#### WORK INSTRUCTIONS
1 > In the mailing-list post, in which frequency range do the Terrestrial Planet Finder and Darwin plan to do most of their work?
2 > Reproduce the part of the mailing-list post starting with "Spike, you have" and going on through "is designing it...)".

#### SOURCE
....
[extropy-chat] sjbrain calcs

Robert J. Bradbury bradbury at aeiveos.com
Sat Dec 20 17:30:55 UTC 2003



On Fri, 19 Dec 2003, Spike wrote:

> I don't have the specs from the Lockheeed SIRTF, but my intuition
> tells me any instrument of the 1 meter class would not have anywhere
> near the resolution needed to distinguish a Jupiter-like SBrain
> (SJBrain?) from its star, even if the SJBrain-star pair is in the
> immediate neighborhood.  Damn.  {8-[

Spike, you have lost me.  Is an SJBrain just a cloud of dust-like
particles in orbit around a star the size of a JBrain?  (Though
Anders JBrain described in his paper is more Earth-sized than
Jupiter-sized so I guess the size of a JBrain depends on who
is designing it...)

If so I don't think you should knock SIRTF too soon.  Both the
Terrestrial Planet Finder and Darwin plan to do most of their
work in the IR frequency range because the signals from planets
are much easier to differentiate from stars because more of the
energy coming off of stars is coming off as visible and UV.
....
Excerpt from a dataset
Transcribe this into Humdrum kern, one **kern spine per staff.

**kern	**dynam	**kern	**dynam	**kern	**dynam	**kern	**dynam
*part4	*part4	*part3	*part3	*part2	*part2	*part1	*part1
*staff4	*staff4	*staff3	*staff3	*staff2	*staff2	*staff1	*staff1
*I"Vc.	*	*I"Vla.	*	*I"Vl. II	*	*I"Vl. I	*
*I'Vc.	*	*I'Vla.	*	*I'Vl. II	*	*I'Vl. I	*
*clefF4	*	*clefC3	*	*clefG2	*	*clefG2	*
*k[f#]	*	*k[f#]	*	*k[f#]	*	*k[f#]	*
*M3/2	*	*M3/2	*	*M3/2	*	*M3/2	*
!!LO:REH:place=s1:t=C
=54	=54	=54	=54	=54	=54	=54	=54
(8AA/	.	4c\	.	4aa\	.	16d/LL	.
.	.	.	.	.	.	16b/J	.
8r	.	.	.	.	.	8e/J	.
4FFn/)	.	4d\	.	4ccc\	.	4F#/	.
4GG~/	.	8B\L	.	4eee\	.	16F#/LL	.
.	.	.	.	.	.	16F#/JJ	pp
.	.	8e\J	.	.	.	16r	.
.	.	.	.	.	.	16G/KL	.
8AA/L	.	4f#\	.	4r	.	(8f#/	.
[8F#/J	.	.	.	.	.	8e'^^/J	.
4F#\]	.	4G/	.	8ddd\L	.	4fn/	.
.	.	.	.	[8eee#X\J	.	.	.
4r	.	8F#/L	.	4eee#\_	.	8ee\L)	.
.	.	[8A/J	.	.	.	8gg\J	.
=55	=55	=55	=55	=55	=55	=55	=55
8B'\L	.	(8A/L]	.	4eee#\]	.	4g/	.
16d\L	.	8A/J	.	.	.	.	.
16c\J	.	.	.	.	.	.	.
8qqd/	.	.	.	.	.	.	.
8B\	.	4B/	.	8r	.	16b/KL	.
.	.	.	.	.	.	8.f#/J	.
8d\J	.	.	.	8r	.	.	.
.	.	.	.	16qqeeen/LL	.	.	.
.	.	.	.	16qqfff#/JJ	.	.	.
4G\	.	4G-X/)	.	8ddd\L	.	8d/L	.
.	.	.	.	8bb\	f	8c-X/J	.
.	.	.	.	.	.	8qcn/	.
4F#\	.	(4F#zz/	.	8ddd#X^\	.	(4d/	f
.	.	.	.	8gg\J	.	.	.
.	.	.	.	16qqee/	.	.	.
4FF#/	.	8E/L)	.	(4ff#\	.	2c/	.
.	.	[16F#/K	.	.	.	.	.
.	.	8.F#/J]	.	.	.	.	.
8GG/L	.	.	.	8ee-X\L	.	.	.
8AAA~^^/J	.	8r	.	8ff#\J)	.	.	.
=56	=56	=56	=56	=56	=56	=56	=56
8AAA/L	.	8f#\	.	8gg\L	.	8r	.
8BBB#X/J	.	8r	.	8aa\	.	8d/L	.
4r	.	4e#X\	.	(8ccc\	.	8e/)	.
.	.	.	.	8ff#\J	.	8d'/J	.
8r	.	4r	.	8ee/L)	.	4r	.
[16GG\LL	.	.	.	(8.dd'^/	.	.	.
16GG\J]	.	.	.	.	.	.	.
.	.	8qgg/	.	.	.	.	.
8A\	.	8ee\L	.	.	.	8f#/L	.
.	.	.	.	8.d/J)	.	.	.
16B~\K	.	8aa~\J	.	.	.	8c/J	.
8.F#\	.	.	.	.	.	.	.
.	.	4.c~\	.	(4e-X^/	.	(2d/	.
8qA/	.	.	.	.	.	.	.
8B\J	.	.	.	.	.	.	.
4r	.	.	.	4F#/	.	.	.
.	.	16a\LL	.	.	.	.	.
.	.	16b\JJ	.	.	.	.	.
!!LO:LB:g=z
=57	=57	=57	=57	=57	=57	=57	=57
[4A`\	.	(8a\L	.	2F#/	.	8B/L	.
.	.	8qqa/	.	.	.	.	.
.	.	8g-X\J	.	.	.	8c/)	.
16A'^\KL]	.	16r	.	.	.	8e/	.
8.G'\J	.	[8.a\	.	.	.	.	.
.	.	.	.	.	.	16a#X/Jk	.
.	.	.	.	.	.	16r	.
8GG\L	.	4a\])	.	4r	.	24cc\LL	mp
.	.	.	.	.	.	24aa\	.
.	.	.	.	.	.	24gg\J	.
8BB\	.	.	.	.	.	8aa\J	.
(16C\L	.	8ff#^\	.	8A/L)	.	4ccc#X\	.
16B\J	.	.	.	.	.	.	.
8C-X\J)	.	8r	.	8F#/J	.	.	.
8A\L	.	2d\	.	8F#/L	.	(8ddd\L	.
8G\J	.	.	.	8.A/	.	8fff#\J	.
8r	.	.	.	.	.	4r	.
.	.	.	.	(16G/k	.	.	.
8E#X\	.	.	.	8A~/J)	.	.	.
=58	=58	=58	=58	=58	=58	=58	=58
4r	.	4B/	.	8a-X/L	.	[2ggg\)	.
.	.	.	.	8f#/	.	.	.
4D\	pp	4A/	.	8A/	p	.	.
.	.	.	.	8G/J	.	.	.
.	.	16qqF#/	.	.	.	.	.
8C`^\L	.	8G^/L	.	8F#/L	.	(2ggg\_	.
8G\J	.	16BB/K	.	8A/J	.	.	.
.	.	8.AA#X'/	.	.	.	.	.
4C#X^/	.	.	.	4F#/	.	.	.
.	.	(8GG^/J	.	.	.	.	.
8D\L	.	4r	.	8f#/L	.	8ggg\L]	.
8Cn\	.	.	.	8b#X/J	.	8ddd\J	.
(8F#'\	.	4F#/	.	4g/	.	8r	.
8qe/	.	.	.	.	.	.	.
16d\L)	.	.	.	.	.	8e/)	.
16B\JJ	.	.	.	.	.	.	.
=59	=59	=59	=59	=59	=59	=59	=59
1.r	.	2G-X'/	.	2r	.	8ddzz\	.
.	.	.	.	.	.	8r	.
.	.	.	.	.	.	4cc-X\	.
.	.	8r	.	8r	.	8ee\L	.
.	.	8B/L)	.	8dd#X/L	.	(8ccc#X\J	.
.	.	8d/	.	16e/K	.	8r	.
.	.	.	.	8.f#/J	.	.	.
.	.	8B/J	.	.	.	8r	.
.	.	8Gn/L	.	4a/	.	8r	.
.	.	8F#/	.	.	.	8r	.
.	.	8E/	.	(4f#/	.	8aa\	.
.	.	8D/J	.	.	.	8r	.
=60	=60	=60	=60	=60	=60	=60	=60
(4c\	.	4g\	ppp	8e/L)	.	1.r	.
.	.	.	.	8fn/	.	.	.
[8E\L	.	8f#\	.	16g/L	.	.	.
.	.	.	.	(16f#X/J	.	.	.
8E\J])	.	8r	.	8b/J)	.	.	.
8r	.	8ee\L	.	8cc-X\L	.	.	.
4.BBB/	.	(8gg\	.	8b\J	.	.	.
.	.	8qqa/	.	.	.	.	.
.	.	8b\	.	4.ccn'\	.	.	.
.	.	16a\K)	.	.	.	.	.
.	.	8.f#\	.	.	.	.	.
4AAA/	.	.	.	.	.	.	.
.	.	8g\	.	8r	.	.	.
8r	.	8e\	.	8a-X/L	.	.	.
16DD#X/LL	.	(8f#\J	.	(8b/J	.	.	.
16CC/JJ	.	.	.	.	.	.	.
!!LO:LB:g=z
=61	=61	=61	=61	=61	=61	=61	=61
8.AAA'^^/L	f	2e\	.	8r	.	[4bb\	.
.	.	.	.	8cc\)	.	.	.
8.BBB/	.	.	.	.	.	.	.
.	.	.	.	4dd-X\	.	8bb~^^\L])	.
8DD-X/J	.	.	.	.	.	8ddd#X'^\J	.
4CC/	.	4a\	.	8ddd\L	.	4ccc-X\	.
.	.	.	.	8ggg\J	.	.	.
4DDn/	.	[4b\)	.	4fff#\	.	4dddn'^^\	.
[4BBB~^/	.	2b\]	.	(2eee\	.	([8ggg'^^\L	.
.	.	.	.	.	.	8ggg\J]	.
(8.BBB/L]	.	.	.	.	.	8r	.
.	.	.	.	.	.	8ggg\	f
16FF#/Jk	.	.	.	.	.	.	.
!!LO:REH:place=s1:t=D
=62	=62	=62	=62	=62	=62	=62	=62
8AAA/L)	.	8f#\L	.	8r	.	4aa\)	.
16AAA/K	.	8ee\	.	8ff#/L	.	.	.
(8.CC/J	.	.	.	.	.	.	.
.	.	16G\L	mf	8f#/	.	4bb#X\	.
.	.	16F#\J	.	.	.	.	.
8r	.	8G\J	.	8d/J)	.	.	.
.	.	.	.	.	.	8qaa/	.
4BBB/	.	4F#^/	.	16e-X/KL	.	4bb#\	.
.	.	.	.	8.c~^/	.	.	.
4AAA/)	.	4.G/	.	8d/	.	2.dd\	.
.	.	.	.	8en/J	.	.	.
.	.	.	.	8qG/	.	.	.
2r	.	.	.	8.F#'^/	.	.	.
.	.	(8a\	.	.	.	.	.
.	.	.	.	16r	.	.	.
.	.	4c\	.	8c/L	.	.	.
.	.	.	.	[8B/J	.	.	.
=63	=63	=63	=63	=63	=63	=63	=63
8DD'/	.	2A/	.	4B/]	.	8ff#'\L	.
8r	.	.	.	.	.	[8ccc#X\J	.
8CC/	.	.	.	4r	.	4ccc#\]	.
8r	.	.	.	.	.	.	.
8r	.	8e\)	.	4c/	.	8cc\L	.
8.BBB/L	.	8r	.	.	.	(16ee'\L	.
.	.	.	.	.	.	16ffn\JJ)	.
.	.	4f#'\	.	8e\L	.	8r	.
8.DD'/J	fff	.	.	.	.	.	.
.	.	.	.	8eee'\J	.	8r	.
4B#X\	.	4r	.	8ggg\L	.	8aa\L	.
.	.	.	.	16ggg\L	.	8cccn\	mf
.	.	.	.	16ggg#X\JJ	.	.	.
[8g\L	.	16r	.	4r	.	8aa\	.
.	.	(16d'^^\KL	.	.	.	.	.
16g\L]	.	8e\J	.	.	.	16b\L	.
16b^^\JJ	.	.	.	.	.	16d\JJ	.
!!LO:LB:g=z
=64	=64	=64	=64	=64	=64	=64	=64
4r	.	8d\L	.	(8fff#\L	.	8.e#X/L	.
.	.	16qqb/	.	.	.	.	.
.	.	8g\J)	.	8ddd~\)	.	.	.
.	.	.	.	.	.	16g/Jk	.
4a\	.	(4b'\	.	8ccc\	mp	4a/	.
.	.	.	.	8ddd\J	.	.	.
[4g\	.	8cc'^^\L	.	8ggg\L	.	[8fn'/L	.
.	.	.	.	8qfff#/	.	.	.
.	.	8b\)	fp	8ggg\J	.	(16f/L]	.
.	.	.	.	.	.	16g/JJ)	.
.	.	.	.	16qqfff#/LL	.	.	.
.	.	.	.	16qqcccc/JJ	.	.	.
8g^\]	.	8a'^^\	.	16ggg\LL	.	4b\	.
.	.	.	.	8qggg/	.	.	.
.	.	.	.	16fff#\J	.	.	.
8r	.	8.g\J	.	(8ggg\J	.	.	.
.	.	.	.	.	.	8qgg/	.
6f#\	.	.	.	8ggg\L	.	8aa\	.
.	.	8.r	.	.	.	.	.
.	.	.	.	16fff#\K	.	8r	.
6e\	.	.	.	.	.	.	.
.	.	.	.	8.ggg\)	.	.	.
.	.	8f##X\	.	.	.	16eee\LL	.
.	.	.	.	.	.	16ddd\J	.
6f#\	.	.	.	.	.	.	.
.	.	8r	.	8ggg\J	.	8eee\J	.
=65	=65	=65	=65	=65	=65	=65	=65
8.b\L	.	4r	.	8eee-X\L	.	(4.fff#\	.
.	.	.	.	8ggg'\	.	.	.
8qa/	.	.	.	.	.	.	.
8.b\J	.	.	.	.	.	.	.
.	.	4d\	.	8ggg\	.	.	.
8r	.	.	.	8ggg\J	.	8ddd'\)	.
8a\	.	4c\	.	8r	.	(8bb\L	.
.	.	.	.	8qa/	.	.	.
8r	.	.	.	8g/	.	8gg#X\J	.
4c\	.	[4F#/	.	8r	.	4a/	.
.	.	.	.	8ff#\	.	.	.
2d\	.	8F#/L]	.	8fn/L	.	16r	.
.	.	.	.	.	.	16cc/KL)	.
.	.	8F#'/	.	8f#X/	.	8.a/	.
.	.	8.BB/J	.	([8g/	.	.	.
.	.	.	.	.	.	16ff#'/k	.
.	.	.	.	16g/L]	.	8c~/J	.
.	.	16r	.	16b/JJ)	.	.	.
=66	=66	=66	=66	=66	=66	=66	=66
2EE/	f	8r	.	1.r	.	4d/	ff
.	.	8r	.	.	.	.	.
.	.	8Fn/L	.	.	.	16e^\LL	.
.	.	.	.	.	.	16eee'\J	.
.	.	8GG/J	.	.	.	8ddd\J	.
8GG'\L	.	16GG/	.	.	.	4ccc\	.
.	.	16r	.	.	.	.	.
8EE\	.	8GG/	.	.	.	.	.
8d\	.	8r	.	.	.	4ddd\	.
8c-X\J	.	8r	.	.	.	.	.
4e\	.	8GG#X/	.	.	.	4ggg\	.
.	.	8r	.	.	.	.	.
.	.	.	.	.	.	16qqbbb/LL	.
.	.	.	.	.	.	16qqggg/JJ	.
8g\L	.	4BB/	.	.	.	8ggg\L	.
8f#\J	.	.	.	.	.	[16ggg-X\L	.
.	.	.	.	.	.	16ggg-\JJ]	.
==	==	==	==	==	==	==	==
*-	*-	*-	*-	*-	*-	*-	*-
....
#### RESULTS FOR THE EXERCISE
1 > The IR frequency range.

2 >
Spike, you have lost me.  Is an SJBrain just a cloud of dust-like
particles in orbit around a star the size of a JBrain?  (Though
Anders JBrain described in his paper is more Earth-sized than
Jupiter-sized so I guess the size of a JBrain depends on who
is designing it...)